▸ WORK TO COMPLETE:
Count the lines in the rows below that contain the string "over". Reply with only that number.

====

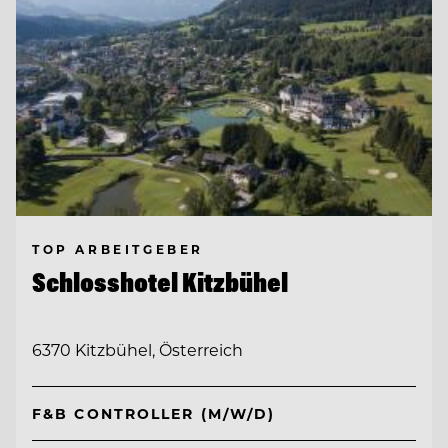
TOP ARBEITGEBER
Schlosshotel Kitzbühel
6370 Kitzbühel, Österreich
F&B CONTROLLER (M/W/D)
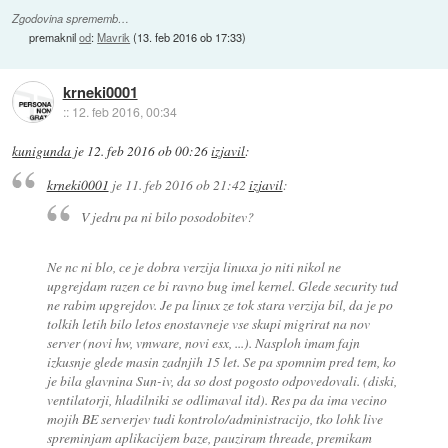
Zgodovina sprememb…
premaknil
od
:
Mavrik
(
13. feb 2016 ob 17:33
)
krneki0001
::
12. feb 2016, 00:34
kunigunda
je
12. feb 2016 ob 00:26
izjavil
:
krneki0001
je
11. feb 2016 ob 21:42
izjavil
:
V jedru pa ni bilo posodobitev?
Ne nc ni blo, ce je dobra verzija linuxa jo niti nikol ne
upgrejdam razen ce bi ravno bug imel kernel. Glede security tud
ne rabim upgrejdov. Je pa linux ze tok stara verzija bil, da je po
tolkih letih bilo letos enostavneje vse skupi migrirat na nov
server (novi hw, vmware, novi esx, ...). Nasploh imam fajn
izkusnje glede masin zadnjih 15 let. Se pa spomnim pred tem, ko
je bila glavnina Sun-iv, da so dost pogosto odpovedovali. (diski,
ventilatorji, hladilniki se odlimaval itd). Res pa da ima vecino
mojih BE serverjev tudi kontrolo/administracijo, tko lohk live
spreminjam aplikacijem baze, pauziram threade, premikam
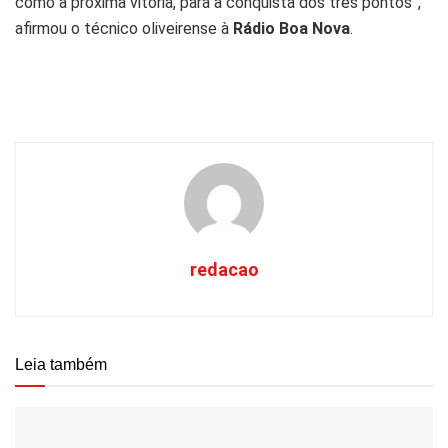
como a próxima vitória, para a conquista dos três pontos”,
afirmou o técnico oliveirense à
Rádio Boa Nova
.
redacao
Leia também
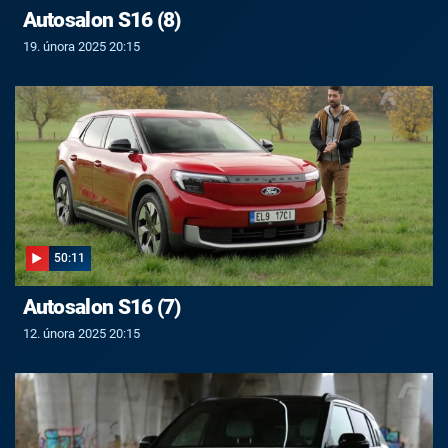
Autosalon S16 (8)
19. února 2025 20:15
50:11
Autosalon S16 (7)
12. února 2025 20:15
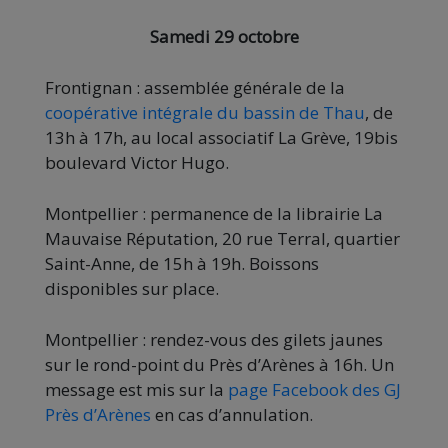
Samedi 29 octobre
Frontignan : assemblée générale de la
coopérative intégrale du bassin de Thau
, de
13h à 17h, au local associatif La Grève, 19bis
boulevard Victor Hugo.
Montpellier : permanence de la librairie La
Mauvaise Réputation, 20 rue Terral, quartier
Saint-Anne, de 15h à 19h. Boissons
disponibles sur place.
Montpellier : rendez-vous des gilets jaunes
sur le rond-point du Près d’Arènes à 16h. Un
message est mis sur la
page Facebook des GJ
Près d’Arènes
en cas d’annulation.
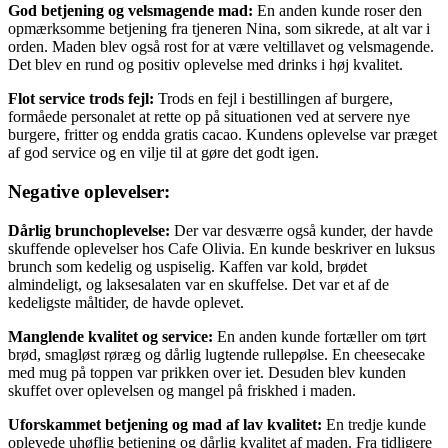
God betjening og velsmagende mad:
En anden kunde roser den
opmærksomme betjening fra tjeneren Nina, som sikrede, at alt var i
orden. Maden blev også rost for at være veltillavet og velsmagende.
Det blev en rund og positiv oplevelse med drinks i høj kvalitet.
Flot service trods fejl:
Trods en fejl i bestillingen af burgere,
formåede personalet at rette op på situationen ved at servere nye
burgere, fritter og endda gratis cacao. Kundens oplevelse var præget
af god service og en vilje til at gøre det godt igen.
Negative oplevelser:
Dårlig brunchoplevelse:
Der var desværre også kunder, der havde
skuffende oplevelser hos Cafe Olivia. En kunde beskriver en luksus
brunch som kedelig og uspiselig. Kaffen var kold, brødet
almindeligt, og laksesalaten var en skuffelse. Det var et af de
kedeligste måltider, de havde oplevet.
Manglende kvalitet og service:
En anden kunde fortæller om tørt
brød, smagløst røræg og dårlig lugtende rullepølse. En cheesecake
med mug på toppen var prikken over iet. Desuden blev kunden
skuffet over oplevelsen og mangel på friskhed i maden.
Uforskammet betjening og mad af lav kvalitet:
En tredje kunde
oplevede uhøflig betjening og dårlig kvalitet af maden. Fra tidligere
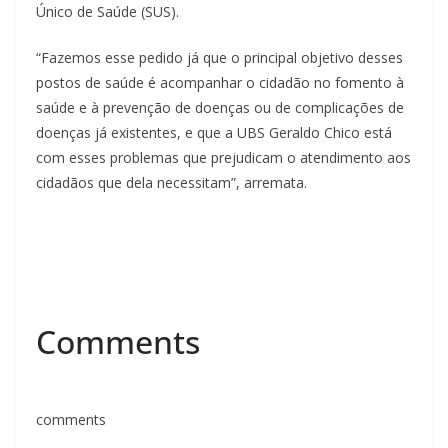
Único de Saúde (SUS).
“Fazemos esse pedido já que o principal objetivo desses
postos de saúde é acompanhar o cidadão no fomento à
saúde e à prevenção de doenças ou de complicações de
doenças já existentes, e que a UBS Geraldo Chico está
com esses problemas que prejudicam o atendimento aos
cidadãos que dela necessitam”, arremata.
Comments
comments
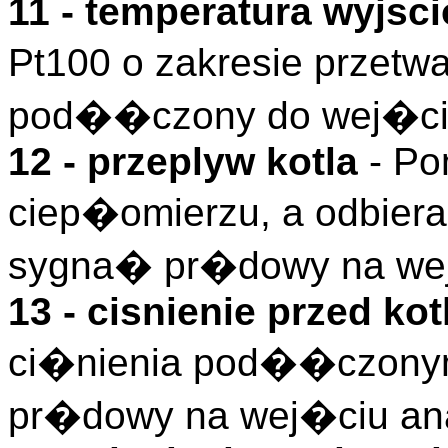
11 - temperatura wyjsc
Pt100 o zakresie przetw
pod��czony do wej�cia
12 - przeplyw kotla
- Po
ciep�omierzu, a odbieran
sygna� pr�dowy na wej
13 - cisnienie przed ko
ci�nienia pod��czonym
pr�dowy na wej�ciu an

====

▸ EXERCISE SOLUTION:
2